Our society has largely forgotten the proper purpose of insurance when it comes to health. Most people remain healthy into middle age, when risks for various diseases start to increase. Through insurance, we voluntarily pool our resources to pay for the care of the few who get unlucky. If federal policy had not driven health insurance off track, we'd buy insurance when we're young at a low rate and keep the same policy long-term, and we'd also pay for routine and expected expenses directly, which would encourage healthy competition.

All of the commonly cited problems with medicine have been caused by decades of political intervention in medicine. For details, see "Moral Health Care vs. 'Universal Health Care'," by Lin Zinser and Paul Hsieh, MD, at WeStandFirm.org.

Yet, rather than act to repeal the controls that are the cause of the problems, many of today's politicians want to impose still more controls. If they succeed, the result will be worse health care that costs even more.

Here in Colorado, the legislature has considered everything but repealing the controls that are the cause of the problems. In 2006, then-Governor Bill Owens signed into law Senate Bill 208 to create the Blue Ribbon Commission for Healthcare Reform. That commission rejected the only free-market proposal and recommended such measures as massively expanded taxes and forcing everybody to buy insurance. The Commission's recommendations basically went nowhere.

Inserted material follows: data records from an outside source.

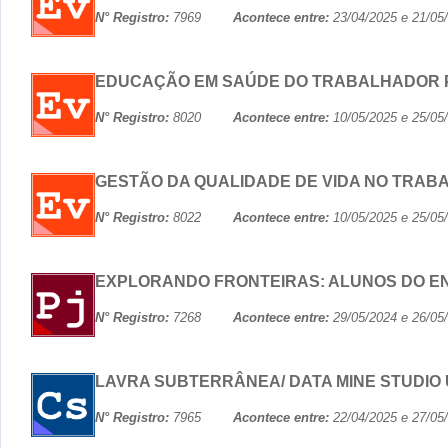
N° Registro:
7969
Acontece entre:
23/04/2025 e 21
EDUCAÇÃO EM SAÚDE DO TRABALHADOR 
N° Registro:
8020
Acontece entre:
10/05/2025 e 25
GESTÃO DA QUALIDADE DE VIDA NO TRAB
N° Registro:
8022
Acontece entre:
10/05/2025 e 25
EXPLORANDO FRONTEIRAS: ALUNOS DO ENS
N° Registro:
7268
Acontece entre:
29/05/2024 e 26
LAVRA SUBTERRÂNEA/ DATA MINE STUDIO
N° Registro:
7965
Acontece entre:
22/04/2025 e 27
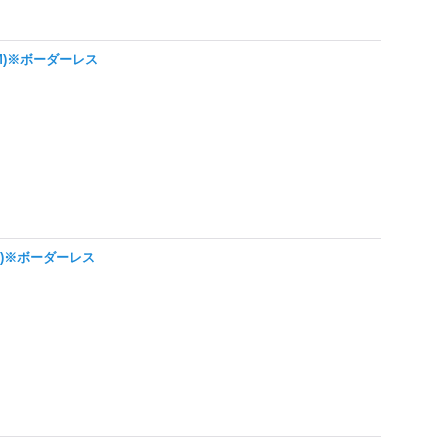
CMM)※ボーダーレス
CMM)※ボーダーレス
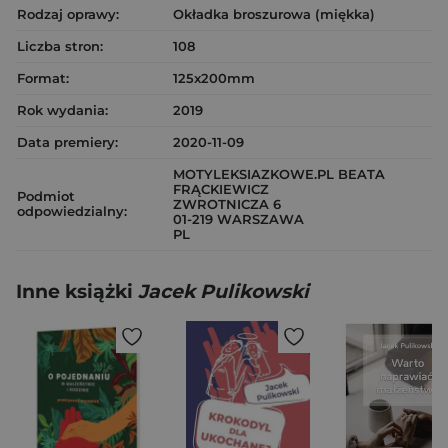
Rodzaj oprawy:
Okładka broszurowa (miękka)
Liczba stron:
108
Format:
125x200mm
Rok wydania:
2019
Data premiery:
2020-11-09
MOTYLEKSIAZKOWE.PL BEATA
FRĄCKIEWICZ
Podmiot
ZWROTNICZA 6
odpowiedzialny:
01-219 WARSZAWA
PL
Inne książki
Jacek Pulikowski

But apparently one failed commission deserves another, so State Senator Bob Hagedorn is currently pushing Bill 217. If the bill passes, later this year Governor Bill Ritter will appoint "a panel of expert advisors" to come up with a bunch of new political controls for the legislature to consider in the future.

Originally, the bill encouraged the "panel of experts" to assume that all Coloradans would be forced to purchase politician-approved health insurance. The amended bill lists that only as an option.

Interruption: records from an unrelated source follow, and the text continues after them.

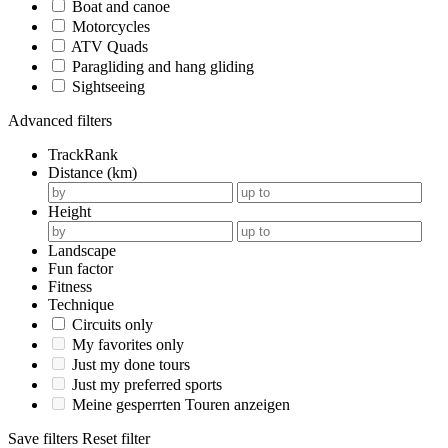
Boat and canoe
Motorcycles
ATV Quads
Paragliding and hang gliding
Sightseeing
Advanced filters
TrackRank
Distance (km)
Height
Landscape
Fun factor
Fitness
Technique
Circuits only
My favorites only
Just my done tours
Just my preferred sports
Meine gesperrten Touren anzeigen
Save filters
Reset filter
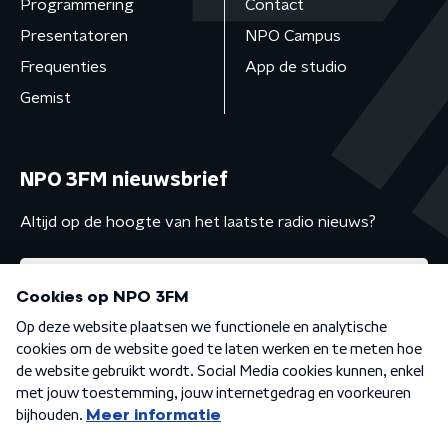
Programmering
Contact
Presentatoren
NPO Campus
Frequenties
App de studio
Gemist
NPO 3FM nieuwsbrief
Altijd op de hoogte van het laatste radio nieuws?
Algemene voorwaarden
Privacybeleid
Cookiebeleid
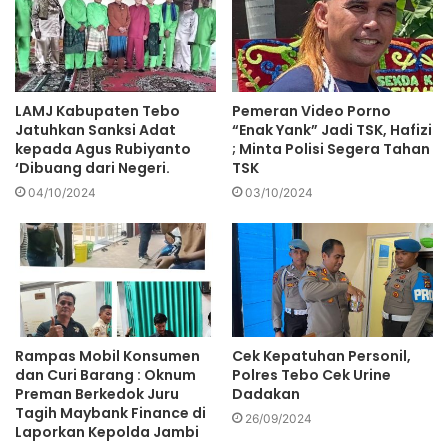
LAMJ Kabupaten Tebo
Pemeran Video Porno
Jatuhkan Sanksi Adat
“Enak Yank” Jadi TSK, Hafizi
kepada Agus Rubiyanto
; Minta Polisi Segera Tahan
‘Dibuang dari Negeri.
TSK
04/10/2024
03/10/2024
Rampas Mobil Konsumen
Cek Kepatuhan Personil,
dan Curi Barang : Oknum
Polres Tebo Cek Urine
Preman Berkedok Juru
Dadakan
Tagih Maybank Finance di
26/09/2024
Laporkan Kepolda Jambi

Forcing people to buy insurance would cause two basic problems. First, you can't force somebody to buy something they can't afford, so any such plan must accompany massive tax hikes and subsidies. Second, once politicians force you to buy something, special-interest groups will constantly fight to include their pet service as part of the forced package, whether you want it or not. The result will be continual pressure to expand the scope of the forced insurance and make it ever more costly.

Much of the bill describes the creation of politician-approved "value benefit plans" for health insurance that would be subject to a variety of restrictions and substantially subsidized through taxes.

Yet consumers and providers have the right to decide through voluntary exchange what plans constitute a value to them. We don't need a new bureaucratic commission; we need liberty.

Ari Armstrong, a guest writer for the Independence Institute, blogs at FreeColorado.com.